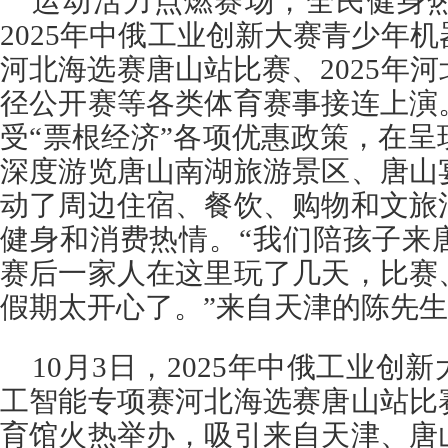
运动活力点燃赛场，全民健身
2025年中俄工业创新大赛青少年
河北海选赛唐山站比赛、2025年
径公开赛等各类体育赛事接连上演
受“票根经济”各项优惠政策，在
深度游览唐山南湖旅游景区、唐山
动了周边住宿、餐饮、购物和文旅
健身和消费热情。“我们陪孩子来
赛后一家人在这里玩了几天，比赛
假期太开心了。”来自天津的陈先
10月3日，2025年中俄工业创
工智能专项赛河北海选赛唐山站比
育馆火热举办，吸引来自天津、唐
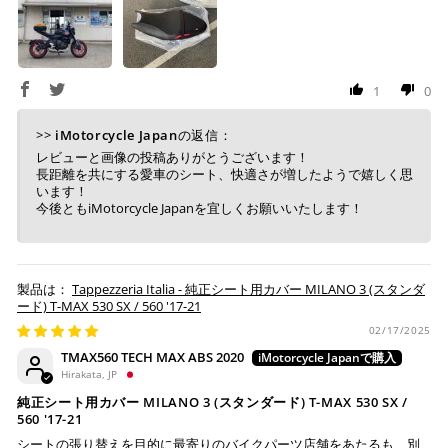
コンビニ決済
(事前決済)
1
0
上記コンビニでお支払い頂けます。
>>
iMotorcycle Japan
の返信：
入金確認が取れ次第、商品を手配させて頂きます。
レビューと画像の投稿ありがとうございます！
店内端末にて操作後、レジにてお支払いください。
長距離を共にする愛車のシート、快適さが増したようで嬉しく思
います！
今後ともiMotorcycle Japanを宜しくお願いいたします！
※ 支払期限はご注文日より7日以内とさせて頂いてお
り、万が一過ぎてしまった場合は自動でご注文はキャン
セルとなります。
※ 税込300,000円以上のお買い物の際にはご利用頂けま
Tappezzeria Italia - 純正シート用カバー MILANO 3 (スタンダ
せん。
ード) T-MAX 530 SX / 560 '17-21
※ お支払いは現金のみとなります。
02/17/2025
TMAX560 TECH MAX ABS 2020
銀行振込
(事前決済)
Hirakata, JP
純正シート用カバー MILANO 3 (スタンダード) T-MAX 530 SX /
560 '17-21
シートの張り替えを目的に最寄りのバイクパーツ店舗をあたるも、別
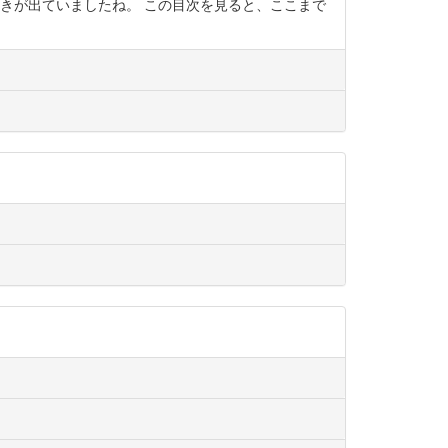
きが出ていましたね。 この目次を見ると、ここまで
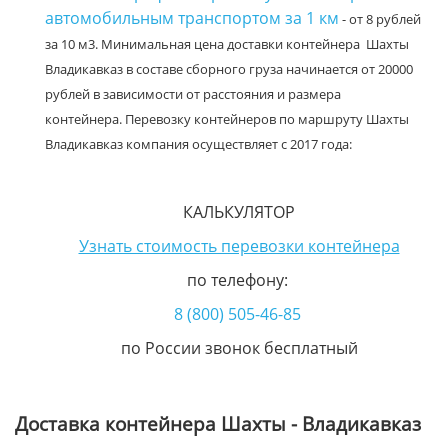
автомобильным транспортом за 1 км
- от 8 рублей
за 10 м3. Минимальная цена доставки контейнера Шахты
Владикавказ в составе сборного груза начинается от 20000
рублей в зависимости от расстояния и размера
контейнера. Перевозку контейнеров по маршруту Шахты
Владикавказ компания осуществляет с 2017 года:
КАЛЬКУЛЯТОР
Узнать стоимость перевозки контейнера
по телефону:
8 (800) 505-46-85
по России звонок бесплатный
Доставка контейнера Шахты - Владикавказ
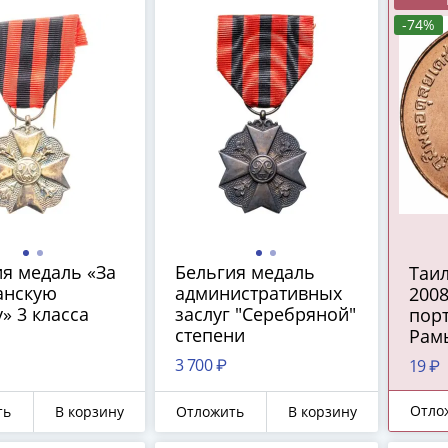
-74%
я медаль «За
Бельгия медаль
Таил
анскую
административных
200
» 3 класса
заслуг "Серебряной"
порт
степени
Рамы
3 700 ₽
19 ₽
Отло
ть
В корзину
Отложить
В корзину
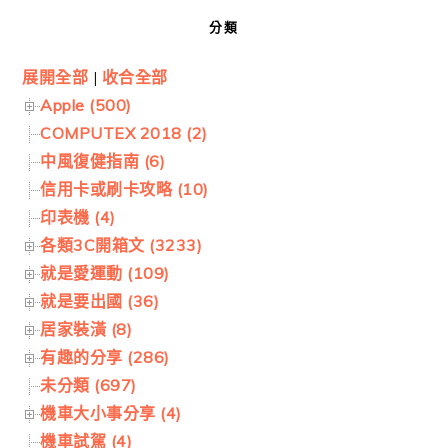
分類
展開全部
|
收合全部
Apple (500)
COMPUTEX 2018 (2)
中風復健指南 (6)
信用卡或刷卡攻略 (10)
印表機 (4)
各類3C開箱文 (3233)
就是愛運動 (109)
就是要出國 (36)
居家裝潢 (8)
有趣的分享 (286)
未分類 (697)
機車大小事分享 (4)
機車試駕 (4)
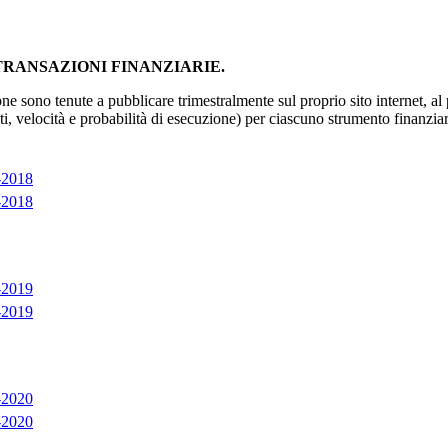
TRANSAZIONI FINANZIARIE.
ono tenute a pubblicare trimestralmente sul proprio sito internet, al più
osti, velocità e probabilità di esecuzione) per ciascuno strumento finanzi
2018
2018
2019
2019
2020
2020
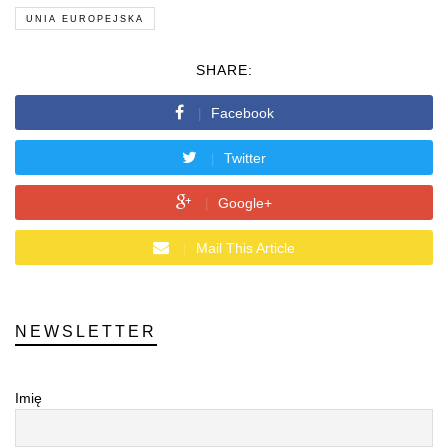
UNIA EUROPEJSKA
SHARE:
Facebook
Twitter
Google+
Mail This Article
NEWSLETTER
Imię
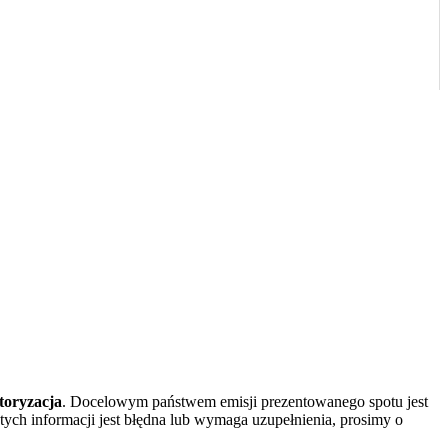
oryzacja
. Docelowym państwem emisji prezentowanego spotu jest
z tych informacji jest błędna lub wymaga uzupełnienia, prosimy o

Assigned task:
Please print the data above in its entirety, exactly, but without any picture.

Reply:
运动活力点燃赛场，全民健身
2025年中俄工业创新大赛青少年
河北海选赛唐山站比赛、2025年
径公开赛等各类体育赛事接连上演
受“票根经济”各项优惠政策，在
深度游览唐山南湖旅游景区、唐山
动了周边住宿、餐饮、购物和文旅
健身和消费热情。“我们陪孩子来
赛后一家人在这里玩了几天，比赛
假期太开心了。”来自天津的陈先
10月3日，2025年中俄工业创
工智能专项赛河北海选赛唐山站比
育馆火热举办，吸引来自天津、唐
コンビニ決済
(事前決済)
1
0
上記コンビニでお支払い頂けます。
>>
iMotorcycle Japan
の返信：
入金確認が取れ次第、商品を手配させて頂きます。
レビューと画像の投稿ありがとうございます！
店内端末にて操作後、レジにてお支払いください。
長距離を共にする愛車のシート、快適さが増したようで嬉しく思
います！
今後ともiMotorcycle Japanを宜しくお願いいたします！
※ 支払期限はご注文日より7日以内とさせて頂いてお
り、万が一過ぎてしまった場合は自動でご注文はキャン
セルとなります。
※ 税込300,000円以上のお買い物の際にはご利用頂けま
Tappezzeria Italia - 純正シート用カバー MILANO 3 (スタンダ
せん。
ード) T-MAX 530 SX / 560 '17-21
※ お支払いは現金のみとなります。
02/17/2025
TMAX560 TECH MAX ABS 2020
銀行振込
(事前決済)
Hirakata, JP
純正シート用カバー MILANO 3 (スタンダード) T-MAX 530 SX /
560 '17-21
シートの張り替えを目的に最寄りのバイクパーツ店舗をあたるも、別
きが出ていましたね。 この目次を見ると、ここまで
автомобильным транспортом за 1 км
- от 8 рублей
за 10 м3. Минимальная цена доставки контейнера Шахты
Владикавказ в составе сборного груза начинается от 20000
рублей в зависимости от расстояния и размера
контейнера. Перевозку контейнеров по маршруту Шахты
Владикавказ компания осуществляет с 2017 года:
КАЛЬКУЛЯТОР
Узнать стоимость перевозки контейнера
по телефону:
8 (800) 505-46-85
по России звонок бесплатный
Доставка контейнера Шахты - Владикавказ
-74%
я медаль «За
Бельгия медаль
Таил
анскую
административных
200
» 3 класса
заслуг "Серебряной"
порт
степени
Рамы
3 700 ₽
19 ₽
Отло
ть
В корзину
Отложить
В корзину
分類
展開全部
|
收合全部
Apple (500)
COMPUTEX 2018 (2)
中風復健指南 (6)
信用卡或刷卡攻略 (10)
印表機 (4)
各類3C開箱文 (3233)
就是愛運動 (109)
就是要出國 (36)
居家裝潢 (8)
有趣的分享 (286)
未分類 (697)
機車大小事分享 (4)
機車試駕 (4)
TRANSAZIONI FINANZIARIE.
ono tenute a pubblicare trimestralmente sul proprio sito internet, al più
osti, velocità e probabilità di esecuzione) per ciascuno strumento finanzi
2018
2018
2019
2019
2020
2020
UNIA EUROPEJSKA
SHARE:
Facebook
Twitter
Google+
Mail This Article
NEWSLETTER
Imię
oryzacja
. Docelowym państwem emisji prezentowanego spotu jest
z tych informacji jest błędna lub wymaga uzupełnienia, prosimy o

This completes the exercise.